Nothing herein shall operate to limit the common law liability of any Seller to Purchasers for fraud in the event such Seller is finally determined by a court of competent jurisdiction to have willfully and knowingly committed fraud against any Purchaser, with the specific intent to deceive and mislead any Purchaser, regarding the representations and warranties made in this Agreement.

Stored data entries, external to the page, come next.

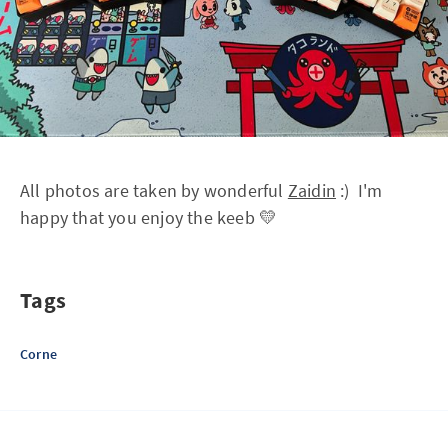
All photos are taken by wonderful
Zaidin
:) I'm
happy that you enjoy the keeb 💛
Tags
Corne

Although the market has moved significantly toward defining fraud for the purpose of exclusive remedy carve-outs, there remain those buyers who are or claim ignorance of that market movement or of the issues undefined carve-outs can create.  But to maintain as much deal certainty as is legally permissible for the private equity seller, it is important that these buyers be educated and that sellers’ counsel remain vigilant about insisting on appropriate definitions that protect the buyers from real fraud by the sellers respecting the negotiated factual predicates that are contained within the written agreement, but which do not permit disappointed buyers to ignore the contractually bargained-for limits on post-closing claims in the absence of such real fraud by the sellers.

 

 

  1. See Glenn D. West, That Pesky Little Thing Called Fraud:  An Examination of Buyers’ Insistence Upon (and Sellers’ Too Ready Acceptance of) Undefined “Fraud Carve-Outs” in Acquisition Agreements, 69 Bus. Law. 1049 (2014).
  2. See e.g., Glenn West, Private Equity Sellers Must View “Fraud Carve-outs” with a Gimlet-Eye, Weil Insights, Weil’s Global Private Equity Watch, March 16, 2016;  Glenn West, The Surprising Connection Between an Extra-Contractual Fraud Claim and a Flesh-Eating Zombie, Weil Insights, Weil’s Global Private Equity Watch, March 3, 2016; Glenn West, Exclusive Remedy Provisions, Fraud Carve-outs, and Personal Liability for Sell-Side Private Equity Professionals, Weil Insights, Weil’s Global Private Equity Watch, December 1, 2015;  Glenn West, Promissory Fraud, Anti-reliance and the Dreaded “Undefined” Fraud Carve-out, Weil Insights, Weil’s Global Private Equity Watch, October 26, 2015; see also, Glenn West, Reps and Warranties Redux—A New English Case, An Old Debate Regarding a Distinction With or Without a Difference, Weil Insights, Weil’s Global Private Equity Watch, August 2, 2016.
  3. See generally, Glenn D. West & W. Benton Lewis, Jr., Contracting to Avoid Extra-Contractual Liability—Can Your Contractual Deal Ever Be the “Entire” Deal?,  64 Bus. Law. 999 (2009).
  4. C.A. No. 7135-VCP, 2013 WL 2326881, at *1 (Del. Ch. May 29, 2013).
  5. 891 A.2d 1032, 1034 (Del. Ch. 2006).
  6. Id. at 1064.
  7. Id.
  8. Id. at 1063.
  9. See Timothy A. Miller, How M&A Buyers Can Guard Against Extracontractual Fraud, Law360 (March 6, 2017, 11:32 AM EDT).